### Records provided
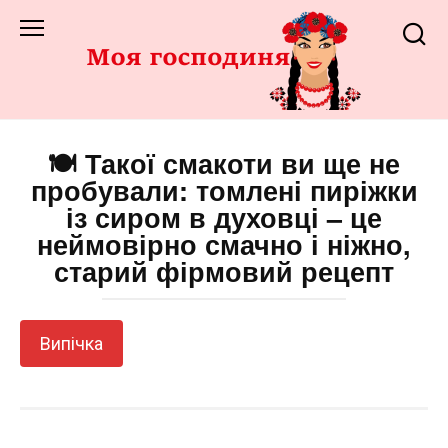
Перейти
до
змісту
🍽️ Такої смакоти ви ще не
пробували: томлені пиріжки
із сиром в духовці – це
неймовірно смачно і ніжно,
старий фірмовий рецепт
Випічка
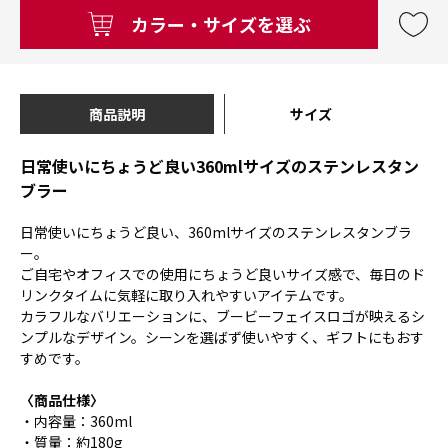
カラー・サイズを選ぶ
商品説明
サイズ
日常使いにちょうど良い360mlサイズのステンレスタン
ブラー
日常使いにちょうど良い、360mlサイズのステンレスタンブラ
ー。
ご自宅やオフィスでの使用にちょうど良いサイズ感で、毎日のド
リンクタイムに気軽に取り入れやすいアイテムです。
カラフルなバリエーションに、ブービーフェイスロゴが映えるシ
ンプルなデザイン。シーンを選ばず使いやすく、ギフトにもおす
すめです。
〈商品仕様〉
・内容量：360ml
・質量：約180g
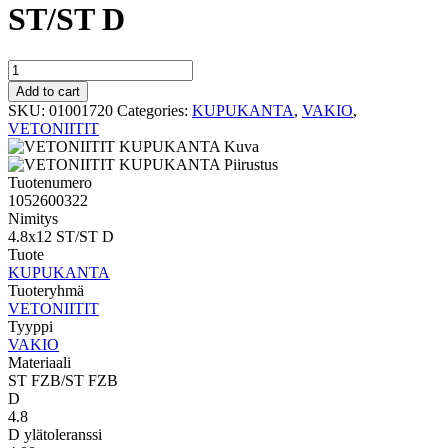
ST/ST D
VAKIO
KUPUKANTA
Add to cart
4.8x12
SKU:
01001720
Categories:
KUPUKANTA
,
VAKIO
,
ST/ST
VETONIITIT
D
quantity
Tuotenumero
1052600322
Nimitys
4.8x12 ST/ST D
Tuote
KUPUKANTA
Tuoteryhmä
VETONIITIT
Tyyppi
VAKIO
Materiaali
ST FZB/ST FZB
D
4.8
D ylätoleranssi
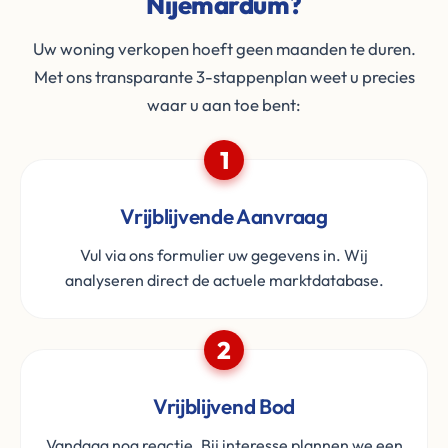
Nijemardum?
Uw woning verkopen hoeft geen maanden te duren.
Met ons transparante 3-stappenplan weet u precies
waar u aan toe bent:
1
Vrijblijvende Aanvraag
Vul via ons formulier uw gegevens in. Wij
analyseren direct de actuele marktdatabase.
2
Vrijblijvend Bod
Vandaag nog reactie. Bij interesse plannen we een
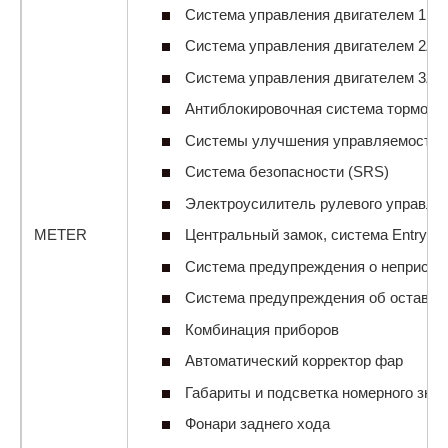
Система управления двигателем 1NZ
Система управления двигателем 2ZR
Система управления двигателем 3ZR-
Антиблокировочная система тормозо
Системы улучшения управляемости 
Система безопасности (SRS)
Электроусилитель рулевого управле
METER
Центральный замок, система Entry& S
Система предупреждения о непристег
Система предупреждения об оставле
Комбинация приборов
Автоматический корректор фар
Габариты и подсветка номерного знак
Фонари заднего хода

### Exercise aim
Each line from the one containing "Система управления двигателем 2ZR" through the end of the material should be restated word for word; leave out every line before it.

### Task result
Система управления двигателем 2ZR
Система управления двигателем 3ZR-
Антиблокировочная система тормозо
Системы улучшения управляемости 
Система безопасности (SRS)
Электроусилитель рулевого управле
METER
Центральный замок, система Entry& S
Система предупреждения о непристег
Система предупреждения об оставле
Комбинация приборов
Автоматический корректор фар
Габариты и подсветка номерного знак
Фонари заднего хода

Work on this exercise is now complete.